The case pertains to the death of four farmers in October 2021 who were allegedly crushed by a car in which Ashish Mishra, the son of Union Minister of State (MoS) for Home Affairs Ajay Mishra, was present.

In the chaos and protests that ensued after the incident, a journalist and three others were killed too.

Ashish Mishra was later named an accused in the case.

But why 5 years? The trial court has said that it will take at least that much time because it has more than 200 witnesses to examine in the case.

Why did the trial court say this? Mishra had challenged the cancellation of bail by the Allahabad High Court on 26 July last year in the top court.

The apex court, which is considering his bail application, had asked the trial court in December 2022 for an update on the trial proceedings.

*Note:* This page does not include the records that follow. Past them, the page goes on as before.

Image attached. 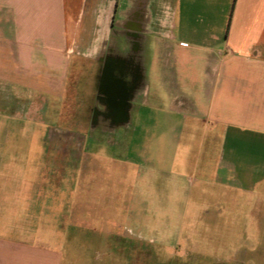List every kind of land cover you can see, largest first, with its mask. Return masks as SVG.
<instances>
[{
    "label": "crops",
    "instance_id": "obj_1",
    "mask_svg": "<svg viewBox=\"0 0 264 264\" xmlns=\"http://www.w3.org/2000/svg\"><path fill=\"white\" fill-rule=\"evenodd\" d=\"M0 118L66 128L67 143L82 133L90 144L92 128H114L117 146L128 128L131 173L158 129L185 135L187 153L219 133L220 153L209 162L220 183L244 187L236 151L257 148L264 155V0H0ZM65 155L64 230L53 167L58 151L50 153V168L0 167V207L14 190L25 208L0 232V264H59L60 241L81 229L91 239L94 223L102 224L100 251L123 237L155 242L133 226L139 218L151 221L155 199L129 182L123 200L124 158L114 155L120 168L107 178L104 169L88 167L100 153L83 150L74 174L68 163L80 153ZM187 159L189 171L208 167L200 156ZM252 170L251 184L261 185L264 165ZM18 175L23 179L12 181ZM184 175L185 185H193ZM259 229L255 247L217 254L211 264H264ZM200 239L198 256H206L212 250Z\"/></svg>",
    "mask_w": 264,
    "mask_h": 264
},
{
    "label": "rangeland",
    "instance_id": "obj_2",
    "mask_svg": "<svg viewBox=\"0 0 264 264\" xmlns=\"http://www.w3.org/2000/svg\"><path fill=\"white\" fill-rule=\"evenodd\" d=\"M219 131V128L215 129V133ZM129 132L130 129H124L123 144L117 142V146L118 134L114 128H92L87 134L89 138L94 137L90 144L82 143V133L75 135L76 137L73 134L72 142L67 143L66 137L70 132L66 128L50 130L18 120L0 118V167L50 168V153L59 152L53 167L56 165L59 168V199L64 204L60 208V230H64L66 226V217H61V213L65 215L68 210L65 207L68 199L65 154L68 150L75 154L80 153V160L76 155V159L68 163L72 174L75 170L80 172L82 169L83 150L87 153L96 151L103 158L100 161L92 158L87 161L90 164L88 167L104 169L107 178H113V174L120 168L114 160V155L117 154V157L124 158L123 200L129 196V182L138 186V194L145 197L150 195L155 199L154 208L150 210L151 221L142 222L139 218L133 224L134 227L141 228L144 235L153 237L154 243L123 237L121 241L108 240L107 251H100L97 242L102 224L94 223L90 230L91 239L83 236L87 232L81 229L75 231L73 237L67 236L60 241L59 264H211L217 254L232 253L243 246L253 248L260 242L259 228L263 227L264 231V222L261 223L264 220V181L256 187L250 181L255 174L252 173V167L257 164L264 165L261 151L257 148H243L235 153L239 177L245 181L244 187L231 183L222 184L217 179L214 163L209 162L220 153L219 133H208L206 144H202L199 149L193 146V152L187 153L188 145L183 141L185 135L178 139V133L158 129L154 135V145L150 143L148 149L147 144L144 145L139 154V167H135L137 170H132L131 173L130 165L126 162L130 159L129 152H126L130 147ZM57 136L62 139H59V143L52 144L50 139ZM77 137L80 138L76 139ZM104 138H107L108 143H104ZM208 152L212 153V159L205 158ZM195 156L203 158L200 163L204 166L208 164L204 173L186 168L185 159L188 158L189 162V157ZM139 170L145 172L143 176H137ZM182 173L190 174L193 185H185L184 177L188 175L182 176ZM15 179L22 180L23 176L18 175L12 181ZM14 183L12 184L15 188ZM5 195L9 199L0 207V232L8 231L13 226L12 222L25 212L22 202L16 201L19 200V195L14 190ZM201 236L204 245L212 250L206 256H198V240H201ZM115 247L118 250H114Z\"/></svg>",
    "mask_w": 264,
    "mask_h": 264
},
{
    "label": "flooded vegetation",
    "instance_id": "obj_3",
    "mask_svg": "<svg viewBox=\"0 0 264 264\" xmlns=\"http://www.w3.org/2000/svg\"><path fill=\"white\" fill-rule=\"evenodd\" d=\"M112 115H113V113H112ZM70 136V135H69ZM59 137V136H58ZM60 139H62V137H59ZM67 138V137H66Z\"/></svg>",
    "mask_w": 264,
    "mask_h": 264
}]
</instances>
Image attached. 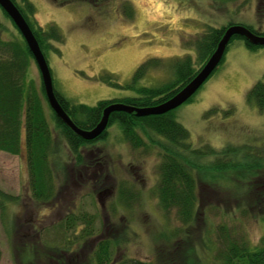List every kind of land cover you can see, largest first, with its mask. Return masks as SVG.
<instances>
[{"label":"rangeland","instance_id":"1","mask_svg":"<svg viewBox=\"0 0 264 264\" xmlns=\"http://www.w3.org/2000/svg\"><path fill=\"white\" fill-rule=\"evenodd\" d=\"M29 1L36 7L38 24L56 25L64 38L61 45L53 44L61 54L47 53L54 89L88 106L138 96L101 82L100 74H113L124 86L150 58L167 62L190 57L198 69L196 40L210 27L238 25L264 33L260 0ZM125 4L132 8L131 18ZM2 10L0 39H19ZM169 65L150 70L138 88L173 80ZM29 78L40 85L35 63ZM259 81L264 82V47L250 50L235 39L191 102L174 111L193 147L210 146L233 164V169L209 170L199 179L195 219L187 225L176 210L166 212L160 206L157 146L145 138L146 145L135 149L113 124L105 139L82 148L79 165L47 105L60 158L55 198L49 203L33 200L24 141L20 156L0 152V190L18 197L0 196V264H82L103 240L113 242L115 263L223 264L233 243L257 245L264 235V111L249 103L247 94ZM226 148L234 152L223 153ZM122 188L138 195L130 207L119 200ZM70 213L94 215L91 237L80 238L83 224L76 226L77 237L73 232L58 235Z\"/></svg>","mask_w":264,"mask_h":264},{"label":"trees","instance_id":"2","mask_svg":"<svg viewBox=\"0 0 264 264\" xmlns=\"http://www.w3.org/2000/svg\"><path fill=\"white\" fill-rule=\"evenodd\" d=\"M12 1L31 28L46 60L49 51L61 54L60 50L53 45H61L64 42L59 28L54 24L45 28L40 26L35 19L36 7L29 0H22V4L16 0ZM125 6L127 17L131 18L133 16L132 8L128 4ZM263 6L264 1L260 0L258 4L260 14L263 13ZM2 11L10 19L5 11ZM11 22L13 23L12 20ZM13 25L17 29L14 23ZM228 27L220 29L210 27L197 38L198 69L190 57L175 58L167 62L158 58H150L141 63L136 69L132 81L124 86L117 82L113 74L103 73L98 77L101 82L114 87L136 91L137 97L101 100L95 106H88L74 103L54 89L55 95L71 120L83 130L94 128L99 123L104 109L111 104L120 103L137 108L159 105L172 98L197 75L215 52ZM247 28L255 34L264 35L251 27ZM17 31L19 32L18 29ZM19 34V39L9 41L0 39V152L20 156L24 141L31 196L36 202L49 203L55 198V180L60 168V158L57 156L56 141L46 111L49 104L43 83L40 80V85L37 86L29 78L31 64H36V62L20 32ZM235 39L243 40L245 46L250 50L264 47L252 45L244 37L235 35L230 40L225 54ZM224 56L218 67L223 62ZM168 62L173 70V80L158 87L138 88V83L150 70L167 65ZM218 67L212 75L218 70ZM192 98L186 103H190ZM247 101L256 103L259 112L264 111V82L259 81L253 86L247 94ZM49 108L51 109L50 106ZM175 110L162 115L144 117H137L135 113L113 112L110 115L108 127L118 124L126 142L135 149L146 145L145 138L152 145L157 146L161 151L158 167L159 181L156 185L160 206L166 212L176 210L178 218L187 225L195 219L199 179L206 177L205 174L209 170L221 173L233 169V164L231 160L226 161L221 158L225 154L217 152L210 146L193 147L190 143L189 131L175 118ZM50 112L53 121L61 129V134L66 140L70 153L79 165L82 160V148L88 144L97 143L107 136L106 130L97 139L86 141L64 125L52 109ZM151 133L158 136L159 139H153ZM224 152L233 153L234 149L226 148ZM209 157L213 159L208 161ZM125 189H120L119 200L125 206L130 207L138 195L136 196L132 191ZM0 196L10 200L18 199L17 196L6 194L1 190ZM94 218V215L87 213L81 215L70 213L60 226L61 232L57 233L64 235L73 232L72 236L77 237L74 233L76 226L83 224L86 227L82 230L80 238L87 239L94 233ZM112 252L113 242L103 240L99 242L88 261L82 262V264H151L147 261L137 260L115 263ZM225 257L223 264H264V235L257 245L233 243Z\"/></svg>","mask_w":264,"mask_h":264},{"label":"water","instance_id":"3","mask_svg":"<svg viewBox=\"0 0 264 264\" xmlns=\"http://www.w3.org/2000/svg\"><path fill=\"white\" fill-rule=\"evenodd\" d=\"M0 7L13 21L22 37L24 38L26 44L28 45L29 50L33 54L34 60L41 75L47 102L55 113L56 117L64 125L69 127L76 135L86 141L95 140L106 131L109 124L110 115L113 112L121 111L127 113H135L137 117L162 115L173 111L186 103L204 85V83L209 79V77L218 67L233 36L236 35L244 37L252 45L264 46V35L255 34L245 26H230L225 30V33L221 41L219 42L215 52L204 65V67L184 88L177 92L172 98L159 105L145 108L130 107L120 103L111 104L104 109L99 123L94 128L83 130L71 120L69 115L65 112V110L59 103L54 92L53 79L49 64L31 28L27 24L26 20L24 19L16 5L12 0H0Z\"/></svg>","mask_w":264,"mask_h":264}]
</instances>
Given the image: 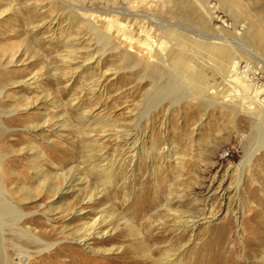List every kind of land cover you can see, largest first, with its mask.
Returning a JSON list of instances; mask_svg holds the SVG:
<instances>
[{"label":"rangeland","instance_id":"1","mask_svg":"<svg viewBox=\"0 0 264 264\" xmlns=\"http://www.w3.org/2000/svg\"><path fill=\"white\" fill-rule=\"evenodd\" d=\"M133 1L0 0V264H264V0H151L207 46L153 51L98 23ZM104 209L112 233L78 240Z\"/></svg>","mask_w":264,"mask_h":264},{"label":"bare ground","instance_id":"2","mask_svg":"<svg viewBox=\"0 0 264 264\" xmlns=\"http://www.w3.org/2000/svg\"><path fill=\"white\" fill-rule=\"evenodd\" d=\"M129 1V0H128ZM93 3H96V2H93ZM152 5L151 4V0H134L130 5V9L127 8V10L123 9V10H119L117 12H115L114 10H112L111 12H114V13H119L120 17L121 18H118V20H113L111 18H109L107 21H102L100 20L99 21V18H101V16L103 14H106V12H99V11H95V13H100L97 15V20H94V21H99L98 23H100L103 27L106 26V25H110L112 23H116L118 28L120 29V33L122 32V37L125 36L126 40L129 42L128 44L132 45V36H127V35H132L135 33H138V34H143L142 38L145 37L146 39L148 40H151L153 41V45L152 46H149V45H146L143 44L144 46H146V49L147 48H150L151 51L154 50L153 46L155 44H157V41L155 39V37H153V35L157 36L156 34L158 32L160 33H170L172 32V29L174 30H177V31H180L181 30V34H187L188 36L186 37L187 39V42H189L190 44H193V42H196V45L197 46H200L202 48L204 47H207L205 44L203 43H200L197 39V38H200L201 35L199 33H197L193 28L187 26L186 24H183V23H163L162 21H158L156 18L154 17H151L150 15L148 14H145L143 12H140L138 11V9L143 6V5ZM95 5V4H94ZM92 6V5H91ZM175 6V5H174ZM126 7V6H125ZM89 9V8H88ZM151 9V8H150ZM165 9V8H164ZM174 9V8H173ZM167 10V9H166ZM80 11V10H79ZM92 10H85L84 9V12H91ZM109 11V10H108ZM83 12V11H82ZM168 12V11H167ZM185 12V11H184ZM183 12V13H184ZM214 12V11H213ZM186 13V12H185ZM188 13V12H187ZM90 14V13H89ZM94 15V12L92 13L91 17H93ZM85 16V15H84ZM87 16V15H86ZM178 16V15H177ZM115 17V16H114ZM184 17V15H183ZM188 17V16H187ZM186 17V18H187ZM190 17V16H189ZM213 17V16H212ZM87 18V17H86ZM178 18V17H177ZM216 19V18H215ZM179 21V20H178ZM191 21V19L189 20ZM200 22V21H199ZM202 23V22H201ZM209 24V23H207ZM139 27V28H138ZM198 28V27H197ZM141 29V31H140ZM221 29V28H220ZM106 31V30H105ZM117 31V30H116ZM206 31V30H205ZM221 34V33H220ZM117 35V34H116ZM196 36V39L193 38L194 36ZM137 36V35H136ZM210 37V36H209ZM211 38V37H210ZM155 39V40H154ZM232 41V40H231ZM140 42V41H139ZM237 42V41H236ZM136 43V42H135ZM141 44V43H140ZM138 44V45H140ZM235 44V43H234ZM166 43H161L160 44V47L162 48L163 46H165ZM159 51V50H158ZM173 51H174V48H169L168 52H167V55L168 56H171L173 54ZM247 51V50H246ZM248 52V51H247ZM157 53V52H156ZM249 54L252 55V57L256 58L257 61L259 62H262L264 66V58L262 59L261 57H259L258 55L256 54H253V53H250ZM167 56V57H168ZM167 63V62H166ZM168 64V63H167ZM149 66H152L150 64H148ZM168 66V65H167ZM165 66V64L163 65H157V66H154V67H157V68H162V69H165L167 72L171 73L172 75V78L175 77V73L173 72V69L170 68V67H167ZM252 66V65H251ZM236 67V66H235ZM177 79V78H175ZM259 89L256 88L255 89V92H257ZM261 92V91H260ZM258 91V93H260ZM170 99V98H168ZM246 100V99H245ZM250 102V101H249ZM257 103V102H256ZM255 104V103H254ZM260 104V103H259ZM262 105V104H260ZM264 107V106H263ZM262 108V107H261ZM264 111V110H263ZM133 135V134H132ZM131 134H127V135H124V136H118L117 139L120 137L121 139H123V141L125 142V144H129V141L133 139V142H139L140 139L139 138H136L135 136L134 137H131L132 136ZM138 146L134 143L133 147H132V156L135 157V156H138V151H137V148ZM264 148V140L262 141V143L260 144L258 150H256L255 153H257L260 149ZM131 151V150H130ZM99 152H102V150H100ZM254 153V154H255ZM253 154V156H254ZM132 157V158H133ZM252 157V156H251ZM249 163V162H248ZM114 165H115V161H111V163H107V166H106V169H108V172H107V175L106 176H110V174L113 172V169H114ZM65 182L68 180V179H63ZM68 182V181H67ZM62 186H64V183L62 184ZM58 192H60V190H58L57 192H55V194H57ZM100 194V193H98ZM94 195H92L90 198H92ZM169 199V198H168ZM167 199V200H168ZM168 202H170V200H168ZM106 209L100 211V218L99 220H94L92 223L90 224H87V225H83L82 229H81V233L80 235L78 236V240H82V239H85L86 235L85 233L86 232H89L91 235H96L98 238H102L105 234H109L110 232L112 233V230L114 229V227H112L110 230H108L109 227H105L106 225H110V223L107 224V221H108V215L106 214ZM20 214V213H19ZM174 215H176V213H174ZM20 216H24L23 214H21ZM182 217V216H181ZM186 217V216H185ZM188 217V216H187ZM180 218V217H179ZM191 219V221L189 220ZM195 219L194 218H187V224L188 223H193L192 226H194L196 224V222L194 221ZM126 226V229L127 231L129 232V234L133 237H135L136 239L139 237L140 238V232L138 229H136L132 224H129L128 221H125L124 222ZM178 223V222H177ZM106 224V225H104ZM180 224V222H179ZM178 224V225H179ZM166 225V223L164 224ZM175 226V225H173ZM176 228V227H175ZM180 228H176V230H179ZM174 231V230H173ZM145 237V236H144ZM168 237V235L166 236H150V242L151 240L152 241H159V240H163V239H166ZM185 235L182 234L179 236V238H177V240L182 241L183 239H185ZM149 239L148 238H142V240H140L139 242V245L141 246V248L143 249H146V242L148 241ZM86 241V240H85ZM110 242V240H109ZM104 243V242H103ZM109 244V243H108ZM2 244L0 243V251L3 250L2 248ZM213 248V247H212ZM215 248V247H214ZM218 252V247L215 248ZM172 250H167L165 251L162 255H161V262H164V261H167L166 264H171L173 263L174 261H176L177 259V254L176 253H172L171 252ZM149 252V251H147ZM1 254V252H0ZM156 254V251L153 250L151 251L148 256H147V259H150L153 257V255ZM150 255V256H149ZM176 257V258H175ZM26 259H24V257L20 258L19 259V263L18 264H23L24 262L26 263L27 261V257L25 256ZM216 258V257H215ZM24 263V264H25Z\"/></svg>","mask_w":264,"mask_h":264}]
</instances>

During a hearing on Wednesday, 11 December, the Supreme Court read out the report submitted by the trial court.


Is there a way to speed up the process? According to Advocate Prashant Bhushan, who is appearing for the complainants, the trial court could hold the trial on a day-to-day basis because...

"There are material witnesses, who were threatened and badly beaten up. They can be examined first on a day-to-day basis... It needs day-to-day trial. They have been threatened, Minister had said a lesson will be taught," Bhushan submitted.

"We are aware," the Bench responded.

Mishra's lawyer Mukul Rohtagi said that all of Bhushan's submissions were "totally false." He also opposed Bhushan's request for a day-to-day trial.

What now? The top court proceeded to list the bail plea for hearing on 19 January.